Woodstox and the w3c 503 error

4:06 PM 1 Comments

This morning, I was testing our static analysis tool and it threw a very strange error:

Could not read source file: Server returned HTTP response code: 503 for URL http://www.w3.org/TR/xhtml1/DTD/xhtml1-transitional.dtd

It came from the Woodstox parser when it was trying to parse the dtd listed in the html tag of one of our files.

So, I browsed to said dtd and found this page instead:

IP blocked due to re-requesting files too often

Your IP address has been blocked from accessing our site for 24 hours due to abuse.

The specific type of abuse we observed is: re-requesting the same resource too frequently. Specifically, we received at least 500 requests for the same resource (URI) from your IP address within a ten-minute time interval.

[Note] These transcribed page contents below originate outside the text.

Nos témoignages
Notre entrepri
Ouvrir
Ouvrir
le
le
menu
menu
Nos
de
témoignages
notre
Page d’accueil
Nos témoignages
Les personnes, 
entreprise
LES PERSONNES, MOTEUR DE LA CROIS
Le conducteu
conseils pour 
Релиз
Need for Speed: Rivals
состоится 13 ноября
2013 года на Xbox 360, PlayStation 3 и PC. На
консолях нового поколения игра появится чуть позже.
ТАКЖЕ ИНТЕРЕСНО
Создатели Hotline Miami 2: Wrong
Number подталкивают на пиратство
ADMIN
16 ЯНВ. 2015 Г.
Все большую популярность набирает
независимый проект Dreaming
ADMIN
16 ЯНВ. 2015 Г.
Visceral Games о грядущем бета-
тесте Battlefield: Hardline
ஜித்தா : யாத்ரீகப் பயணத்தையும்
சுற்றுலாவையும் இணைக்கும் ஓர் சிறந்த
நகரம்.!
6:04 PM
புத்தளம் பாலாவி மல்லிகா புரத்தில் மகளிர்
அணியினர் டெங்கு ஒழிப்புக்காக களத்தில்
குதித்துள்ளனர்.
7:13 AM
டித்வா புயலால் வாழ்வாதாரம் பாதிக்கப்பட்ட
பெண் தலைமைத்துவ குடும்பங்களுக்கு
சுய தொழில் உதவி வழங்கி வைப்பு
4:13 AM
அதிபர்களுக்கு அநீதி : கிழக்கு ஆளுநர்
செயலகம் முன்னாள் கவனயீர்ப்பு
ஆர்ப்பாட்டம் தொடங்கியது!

If you are using an application that makes HTTP requests to other sites, please configure it to use an outgoing HTTP cache instead of re-requesting the same files over and over again.

... and so on.

So, this led me to a lot of interesting research that I won't go over here. I am simply going to show one way that I learned around the issue with the Java XMLStreamReader and Woodstox.

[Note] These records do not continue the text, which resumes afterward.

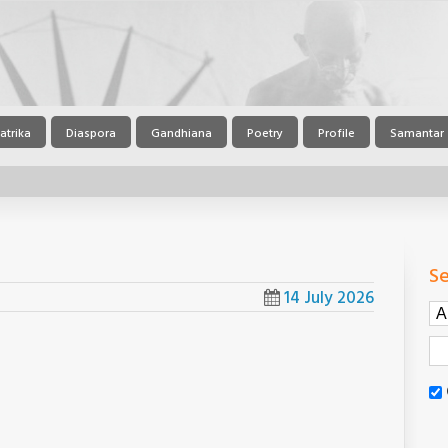
atrika
Diaspora
Gandhiana
Poetry
Profile
Samantar
Se
14 July 2026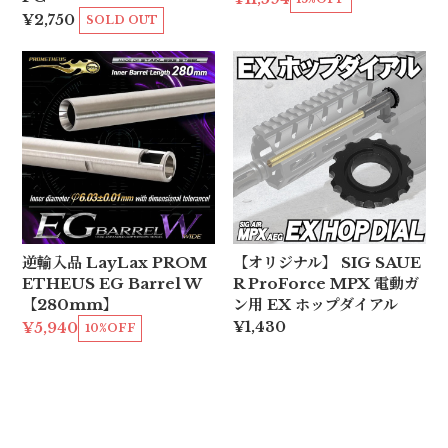
¥2,750
SOLD OUT
逆輸入品 LayLax PROM
【オリジナル】 SIG SAUE
ETHEUS EG Barrel W
R ProForce MPX 電動ガ
【280mm】
ン用 EX ホップダイアル
¥1,430
¥5,940
10%OFF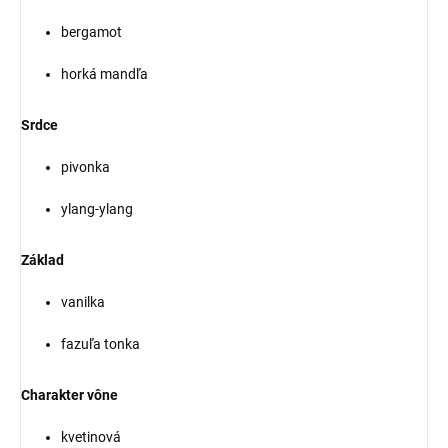
bergamot
horká mandľa
Srdce
pivonka
ylang-ylang
Základ
vanilka
fazuľa tonka
Charakter vône
kvetinová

To get an XMLStreamReader, one can do this:

InputStream is = ...;
XMLInputFactory factory = XMLInputFactory.getInstance();
XMLStreamReader reader = factory.createXMLStreamReader(is);

This will create a "ValidatingStreamReader" which is going to request the dtd each time it sees one. Thus, the complaint from w3c that its xhtml1-transitional dtd was being requested to often.

There are two ways that I see to solve this, and I found one after digging in the API for a few minutes. If I change my code to read this:

InputStream is = ...;
XMLInputFactory factory = XMLInputFactory.getInstance();
factory.setProperty(XMLInputFactory.SUPPORT_DTD, false);
XMLStreamReader reader = factory.createXMLStreamReader(is);

Then it won't request any dtds when parsing the xml file.

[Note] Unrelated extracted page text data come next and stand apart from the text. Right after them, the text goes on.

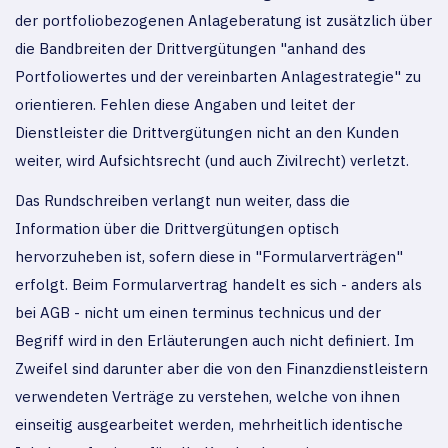
der portfoliobezogenen Anlageberatung ist zusätzlich über
die Bandbreiten der Drittvergütungen "anhand des
Portfoliowertes und der vereinbarten Anlagestrategie" zu
orientieren. Fehlen diese Angaben und leitet der
Dienstleister die Drittvergütungen nicht an den Kunden
weiter, wird Aufsichtsrecht (und auch Zivilrecht) verletzt.
Das Rundschreiben verlangt nun weiter, dass die
Information über die Drittvergütungen optisch
hervorzuheben ist, sofern diese in "Formularverträgen"
erfolgt. Beim Formularvertrag handelt es sich - anders als
bei AGB - nicht um einen terminus technicus und der
Begriff wird in den Erläuterungen auch nicht definiert. Im
Zweifel sind darunter aber die von den Finanzdienstleistern
verwendeten Verträge zu verstehen, welche von ihnen
einseitig ausgearbeitet werden, mehrheitlich identische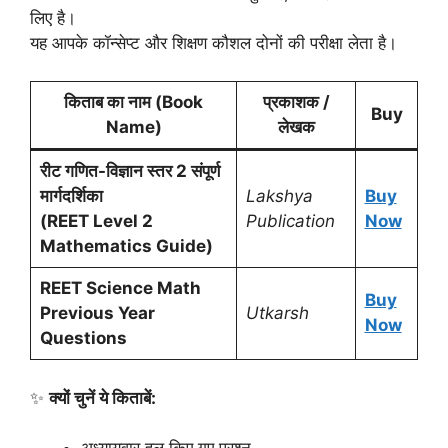
लिए है।
यह आपके कॉन्सेप्ट और शिक्षण कौशल दोनों की परीक्षा लेता है।
किताब का नाम (Book
प्रकाशक /
Buy
Name)
लेखक
रीट गणित-विज्ञान स्तर 2 संपूर्ण
मार्गदर्शिका
Lakshya
Buy
(REET Level 2
Publication
Now
Mathematics Guide)
REET Science Math
Buy
Previous Year
Utkarsh
Now
Questions
✨
क्यों चुनें ये किताबें: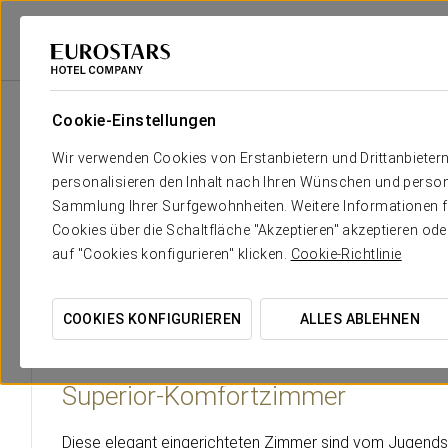
Eurostars Hotel Company
Slowenien
Ljubljana
Grand Hotel Union E
Cookie-Einstellungen
Der Komfort und die Erholung, 
Wir verwenden Cookies von Erstanbietern und Drittanbieter
personalisieren den Inhalt nach Ihren Wünschen und person
Das
Grand Hotel Union Eurostars
bietet seinen Gästen
1
Sammlung Ihrer Surfgewohnheiten. Weitere Informationen fin
den neuesten technologischen Innovationen ausgestattet s
Cookies über die Schaltfläche "Akzeptieren" akzeptieren od
hervorzuheben sind die beeindruckende Grand Union Suite m
auf "Cookies konfigurieren" klicken.
Cookie-Richtlinie
COOKIES KONFIGURIEREN
ALLES ABLEHNEN
Superior-Komfortzimmer
Diese elegant eingerichteten Zimmer sind vom Jugendstil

I found another property when digging through the Woodstox code that I can't figure out how to access. It was in InputConfigFlags and is referenced in ReaderConfig, which is an object fashioned in the Woodstox implementation of XMLStreamReader:

* If true, input factory is allowed cache parsed external DTD subsets,
* potentially speeding up things for which DTDs are needed for: entity
* substitution, attribute defaulting, and of course DTD-based validation.
final static int CFG_CACHE_DTDS = 0x00010000;

This seems like the more appropriate solution. Any ideas on how to access it?


"I love to teach, as a painter loves to paint, as a singer loves to sing, as a musician loves to play" - William Lyon Phelps

1 comment:

  1. Found it. In the StAX InputFactory, called XmlInputFactory2, there is a method called configureForSpeed(). While not the ideal solution--configureForSpeed() undoubtedly sets up other configurations in addition to caching DTDs--it appears to activate a caching mechanism.